Instructions for the task: Quote every line below word for word, keeping each character unchanged.

Provided records:
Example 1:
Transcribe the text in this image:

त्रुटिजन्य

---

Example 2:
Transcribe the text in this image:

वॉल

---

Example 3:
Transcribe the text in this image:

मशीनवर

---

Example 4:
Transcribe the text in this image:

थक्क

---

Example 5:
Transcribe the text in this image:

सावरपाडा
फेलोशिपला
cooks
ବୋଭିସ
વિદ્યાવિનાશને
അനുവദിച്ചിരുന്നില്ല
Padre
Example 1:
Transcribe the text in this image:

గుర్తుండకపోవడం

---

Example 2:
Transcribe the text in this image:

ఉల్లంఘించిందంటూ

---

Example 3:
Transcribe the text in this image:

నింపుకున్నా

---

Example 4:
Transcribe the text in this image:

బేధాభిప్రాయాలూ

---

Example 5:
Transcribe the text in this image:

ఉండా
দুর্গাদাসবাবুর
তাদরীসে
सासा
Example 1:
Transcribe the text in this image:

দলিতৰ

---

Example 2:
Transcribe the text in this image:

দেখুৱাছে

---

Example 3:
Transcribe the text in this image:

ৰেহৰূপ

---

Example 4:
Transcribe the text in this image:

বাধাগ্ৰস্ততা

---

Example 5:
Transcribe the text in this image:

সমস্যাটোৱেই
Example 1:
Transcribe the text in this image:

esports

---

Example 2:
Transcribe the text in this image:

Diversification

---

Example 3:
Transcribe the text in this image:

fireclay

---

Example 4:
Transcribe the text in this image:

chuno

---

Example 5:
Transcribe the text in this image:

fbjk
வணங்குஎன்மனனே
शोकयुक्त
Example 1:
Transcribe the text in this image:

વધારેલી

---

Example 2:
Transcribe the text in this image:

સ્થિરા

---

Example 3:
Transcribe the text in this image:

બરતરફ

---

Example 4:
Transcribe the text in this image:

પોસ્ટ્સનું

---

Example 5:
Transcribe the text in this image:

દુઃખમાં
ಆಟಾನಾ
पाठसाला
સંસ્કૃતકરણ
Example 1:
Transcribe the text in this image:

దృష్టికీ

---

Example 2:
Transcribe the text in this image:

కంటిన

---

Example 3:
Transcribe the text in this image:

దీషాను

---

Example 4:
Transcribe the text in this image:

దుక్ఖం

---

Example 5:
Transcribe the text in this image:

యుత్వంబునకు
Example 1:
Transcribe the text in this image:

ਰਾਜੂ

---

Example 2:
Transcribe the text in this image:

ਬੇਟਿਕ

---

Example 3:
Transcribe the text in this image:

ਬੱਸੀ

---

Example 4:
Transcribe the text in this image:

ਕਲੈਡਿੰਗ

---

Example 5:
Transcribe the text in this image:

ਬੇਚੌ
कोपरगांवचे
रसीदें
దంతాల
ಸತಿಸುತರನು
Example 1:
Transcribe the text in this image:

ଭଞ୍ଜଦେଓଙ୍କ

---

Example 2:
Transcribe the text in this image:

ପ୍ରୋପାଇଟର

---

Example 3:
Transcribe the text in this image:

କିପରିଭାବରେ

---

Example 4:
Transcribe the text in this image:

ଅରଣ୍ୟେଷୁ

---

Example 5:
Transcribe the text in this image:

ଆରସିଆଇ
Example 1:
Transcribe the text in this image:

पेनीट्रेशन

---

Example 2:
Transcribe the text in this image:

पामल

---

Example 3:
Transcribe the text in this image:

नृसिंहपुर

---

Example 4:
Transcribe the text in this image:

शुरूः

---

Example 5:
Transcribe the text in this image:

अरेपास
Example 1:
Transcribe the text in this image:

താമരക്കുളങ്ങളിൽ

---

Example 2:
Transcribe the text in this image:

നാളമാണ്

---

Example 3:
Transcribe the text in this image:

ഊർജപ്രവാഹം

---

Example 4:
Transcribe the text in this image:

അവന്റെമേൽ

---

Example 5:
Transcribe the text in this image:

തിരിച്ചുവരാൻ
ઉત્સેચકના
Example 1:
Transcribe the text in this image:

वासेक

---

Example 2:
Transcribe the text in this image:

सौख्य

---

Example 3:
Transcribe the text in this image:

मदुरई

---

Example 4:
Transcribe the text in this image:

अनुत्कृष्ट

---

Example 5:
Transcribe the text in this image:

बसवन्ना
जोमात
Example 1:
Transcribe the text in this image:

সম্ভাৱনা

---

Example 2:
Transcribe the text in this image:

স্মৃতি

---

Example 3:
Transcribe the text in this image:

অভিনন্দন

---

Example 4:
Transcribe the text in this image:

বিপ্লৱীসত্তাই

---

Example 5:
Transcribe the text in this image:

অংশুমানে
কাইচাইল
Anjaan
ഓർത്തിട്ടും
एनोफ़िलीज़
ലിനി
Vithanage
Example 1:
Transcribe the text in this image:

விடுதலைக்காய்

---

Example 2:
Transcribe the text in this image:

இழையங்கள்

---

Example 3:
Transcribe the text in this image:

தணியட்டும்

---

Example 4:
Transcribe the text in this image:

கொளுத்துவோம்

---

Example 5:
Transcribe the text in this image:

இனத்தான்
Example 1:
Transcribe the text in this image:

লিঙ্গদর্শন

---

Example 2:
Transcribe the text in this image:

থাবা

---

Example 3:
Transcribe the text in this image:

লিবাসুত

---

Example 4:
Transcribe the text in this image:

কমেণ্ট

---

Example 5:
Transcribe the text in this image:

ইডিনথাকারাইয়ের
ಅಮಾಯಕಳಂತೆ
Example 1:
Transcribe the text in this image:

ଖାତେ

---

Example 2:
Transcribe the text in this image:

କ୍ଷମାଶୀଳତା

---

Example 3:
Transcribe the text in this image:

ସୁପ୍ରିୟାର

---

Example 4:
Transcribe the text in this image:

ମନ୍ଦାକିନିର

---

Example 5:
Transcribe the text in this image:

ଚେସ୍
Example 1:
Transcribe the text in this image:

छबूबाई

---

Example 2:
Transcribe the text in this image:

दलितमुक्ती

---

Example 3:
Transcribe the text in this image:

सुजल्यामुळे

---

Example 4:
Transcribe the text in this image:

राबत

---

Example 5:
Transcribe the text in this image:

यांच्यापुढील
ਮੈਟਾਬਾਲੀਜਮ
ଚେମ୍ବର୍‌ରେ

Written response:
Example 1:
Transcribe the text in this image:

त्रुटिजन्य

---

Example 2:
Transcribe the text in this image:

वॉल

---

Example 3:
Transcribe the text in this image:

मशीनवर

---

Example 4:
Transcribe the text in this image:

थक्क

---

Example 5:
Transcribe the text in this image:

सावरपाडा
फेलोशिपला
cooks
ବୋଭିସ
વિદ્યાવિનાશને
അനുവദിച്ചിരുന്നില്ല
Padre
Example 1:
Transcribe the text in this image:

గుర్తుండకపోవడం

---

Example 2:
Transcribe the text in this image:

ఉల్లంఘించిందంటూ

---

Example 3:
Transcribe the text in this image:

నింపుకున్నా

---

Example 4:
Transcribe the text in this image:

బేధాభిప్రాయాలూ

---

Example 5:
Transcribe the text in this image:

ఉండా
দুর্গাদাসবাবুর
তাদরীসে
सासा
Example 1:
Transcribe the text in this image:

দলিতৰ

---

Example 2:
Transcribe the text in this image:

দেখুৱাছে

---

Example 3:
Transcribe the text in this image:

ৰেহৰূপ

---

Example 4:
Transcribe the text in this image:

বাধাগ্ৰস্ততা

---

Example 5:
Transcribe the text in this image:

সমস্যাটোৱেই
Example 1:
Transcribe the text in this image:

esports

---

Example 2:
Transcribe the text in this image:

Diversification

---

Example 3:
Transcribe the text in this image:

fireclay

---

Example 4:
Transcribe the text in this image:

chuno

---

Example 5:
Transcribe the text in this image:

fbjk
வணங்குஎன்மனனே
शोकयुक्त
Example 1:
Transcribe the text in this image:

વધારેલી

---

Example 2:
Transcribe the text in this image:

સ્થિરા

---

Example 3:
Transcribe the text in this image:

બરતરફ

---

Example 4:
Transcribe the text in this image:

પોસ્ટ્સનું

---

Example 5:
Transcribe the text in this image:

દુઃખમાં
ಆಟಾನಾ
पाठसाला
સંસ્કૃતકરણ
Example 1:
Transcribe the text in this image:

దృష్టికీ

---

Example 2:
Transcribe the text in this image:

కంటిన

---

Example 3:
Transcribe the text in this image:

దీషాను

---

Example 4:
Transcribe the text in this image:

దుక్ఖం

---

Example 5:
Transcribe the text in this image:

యుత్వంబునకు
Example 1:
Transcribe the text in this image:

ਰਾਜੂ

---

Example 2:
Transcribe the text in this image:

ਬੇਟਿਕ

---

Example 3:
Transcribe the text in this image:

ਬੱਸੀ

---

Example 4:
Transcribe the text in this image:

ਕਲੈਡਿੰਗ

---

Example 5:
Transcribe the text in this image:

ਬੇਚੌ
कोपरगांवचे
रसीदें
దంతాల
ಸತಿಸುತರನು
Example 1:
Transcribe the text in this image:

ଭଞ୍ଜଦେଓଙ୍କ

---

Example 2:
Transcribe the text in this image:

ପ୍ରୋପାଇଟର

---

Example 3:
Transcribe the text in this image:

କିପରିଭାବରେ

---

Example 4:
Transcribe the text in this image:

ଅରଣ୍ୟେଷୁ

---

Example 5:
Transcribe the text in this image:

ଆରସିଆଇ
Example 1:
Transcribe the text in this image:

पेनीट्रेशन

---

Example 2:
Transcribe the text in this image:

पामल

---

Example 3:
Transcribe the text in this image:

नृसिंहपुर

---

Example 4:
Transcribe the text in this image:

शुरूः

---

Example 5:
Transcribe the text in this image:

अरेपास
Example 1:
Transcribe the text in this image:

താമരക്കുളങ്ങളിൽ

---

Example 2:
Transcribe the text in this image:

നാളമാണ്

---

Example 3:
Transcribe the text in this image:

ഊർജപ്രവാഹം

---

Example 4:
Transcribe the text in this image:

അവന്റെമേൽ

---

Example 5:
Transcribe the text in this image:

തിരിച്ചുവരാൻ
ઉત્સેચકના
Example 1:
Transcribe the text in this image:

वासेक

---

Example 2:
Transcribe the text in this image:

सौख्य

---

Example 3:
Transcribe the text in this image:

मदुरई

---

Example 4:
Transcribe the text in this image:

अनुत्कृष्ट

---

Example 5:
Transcribe the text in this image:

बसवन्ना
जोमात
Example 1:
Transcribe the text in this image:

সম্ভাৱনা

---

Example 2:
Transcribe the text in this image:

স্মৃতি

---

Example 3:
Transcribe the text in this image:

অভিনন্দন

---

Example 4:
Transcribe the text in this image:

বিপ্লৱীসত্তাই

---

Example 5:
Transcribe the text in this image:

অংশুমানে
কাইচাইল
Anjaan
ഓർത്തിട്ടും
एनोफ़िलीज़
ലിനി
Vithanage
Example 1:
Transcribe the text in this image:

விடுதலைக்காய்

---

Example 2:
Transcribe the text in this image:

இழையங்கள்

---

Example 3:
Transcribe the text in this image:

தணியட்டும்

---

Example 4:
Transcribe the text in this image:

கொளுத்துவோம்

---

Example 5:
Transcribe the text in this image:

இனத்தான்
Example 1:
Transcribe the text in this image:

লিঙ্গদর্শন

---

Example 2:
Transcribe the text in this image:

থাবা

---

Example 3:
Transcribe the text in this image:

লিবাসুত

---

Example 4:
Transcribe the text in this image:

কমেণ্ট

---

Example 5:
Transcribe the text in this image:

ইডিনথাকারাইয়ের
ಅಮಾಯಕಳಂತೆ
Example 1:
Transcribe the text in this image:

ଖାତେ

---

Example 2:
Transcribe the text in this image:

କ୍ଷମାଶୀଳତା

---

Example 3:
Transcribe the text in this image:

ସୁପ୍ରିୟାର

---

Example 4:
Transcribe the text in this image:

ମନ୍ଦାକିନିର

---

Example 5:
Transcribe the text in this image:

ଚେସ୍
Example 1:
Transcribe the text in this image:

छबूबाई

---

Example 2:
Transcribe the text in this image:

दलितमुक्ती

---

Example 3:
Transcribe the text in this image:

सुजल्यामुळे

---

Example 4:
Transcribe the text in this image:

राबत

---

Example 5:
Transcribe the text in this image:

यांच्यापुढील
ਮੈਟਾਬਾਲੀਜਮ
ଚେମ୍ବର୍‌ରେ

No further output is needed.